An illustration of a bus


The lockdown measures brought major changes to how and where we travel, and in particular, disruptions to public transport services.


Airlines suspended flights and planes were grounded worldwide. Thousands of holidays were cancelled and tourists stranded abroad were flown home on government-chartered flights.


Transport services were limited, leading to the initial overcrowding of train, bus, and underground stations and carriages. The government later advised people to avoid public transport in order to limit the risk of viral infection. However, not everyone could do so: many key workers and people who could not work from home still had to rely on public transport each day to get to and from work. These changes in mobility were captured by Google in their COVID-19 mobility reports, which are available for countries and cities globally.

In London, the deaths of public transport workers due to COVID-19 raised questions about the lack of personal protective equipment and cleaning.


Passengers were prevented from boarding at the front of buses, while protective screens were also installed around drivers. Wearing face masks on public transport was later made mandatory but mask exemptions for people with disabilities were not made clear.   

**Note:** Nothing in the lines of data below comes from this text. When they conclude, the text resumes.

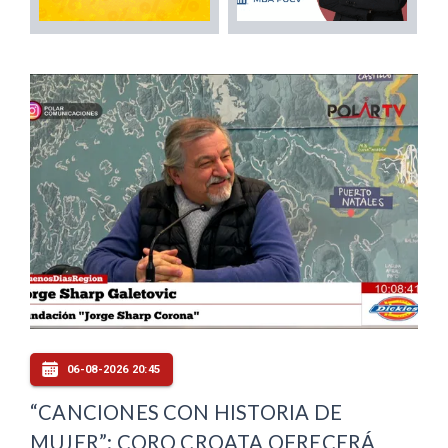
06-08-2026 20:45
“CANCIONES CON HISTORIA DE
MUJER”: CORO CROATA OFRECERÁ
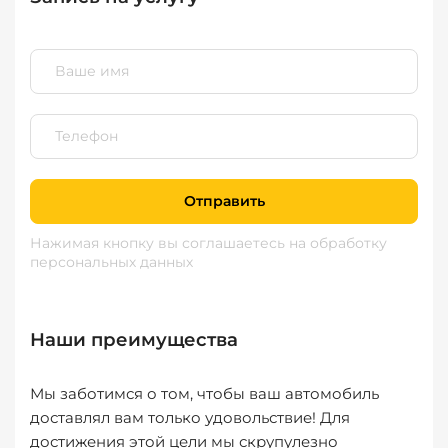
Отправить
Нажимая кнопку вы соглашаетесь
на обработку
персональных данных
Наши преимущества
Мы заботимся о том, чтобы ваш автомобиль
доставлял вам только удовольствие! Для
достижения этой цели мы скрупулезно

The good news is that when restrictions on movement were introduced, active travel increased. There was a notable rise in walking and cycling for leisure as people explored their local areas. Bike sales boomed and at one point, anyone wishing to purchase a new bike had to join a waiting list. Some cities closed streets to traffic, opening them up to pedestrians and cyclists, while others created a network of temporary bike lanes.

There has been much discussion about how we can make the necessary infrastructure changes to make walking and cycling safer and a more desirable means of getting around, post-COVID-19. There certainly seems to be public appetite, with almost two thirds of respondents to a Summer 2020 Transport Scotland survey stating that they will walk or cycle more once restrictions on travel are lifted.